◆ STUDY MATERIAL
BEGIN

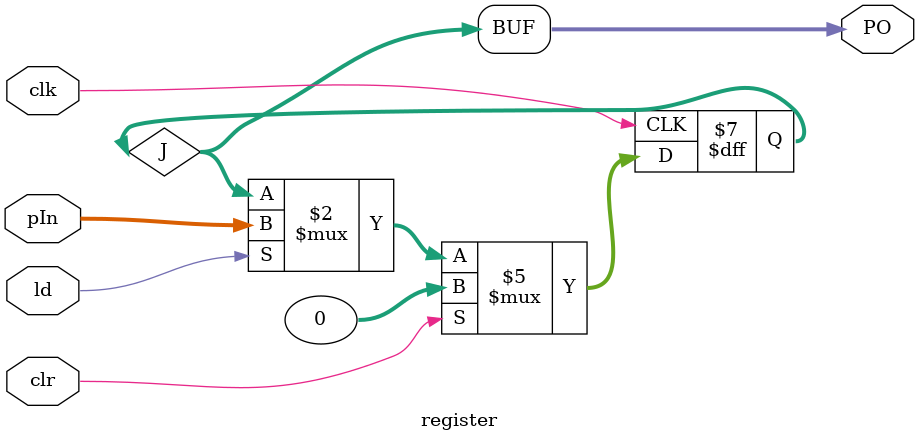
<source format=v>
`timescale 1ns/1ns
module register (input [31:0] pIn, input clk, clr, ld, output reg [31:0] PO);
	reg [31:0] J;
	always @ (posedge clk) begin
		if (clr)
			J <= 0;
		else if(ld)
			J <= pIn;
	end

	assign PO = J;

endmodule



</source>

END

◆ EXERCISE DESCRIPTION
Every line from the one containing "always @ (posedge clk) begin" through the last line above should be retyped exactly; no other lines are wanted.

◆ RESPONSE AREA
	always @ (posedge clk) begin
		if (clr)
			J <= 0;
		else if(ld)
			J <= pIn;
	end

	assign PO = J;

endmodule



</source>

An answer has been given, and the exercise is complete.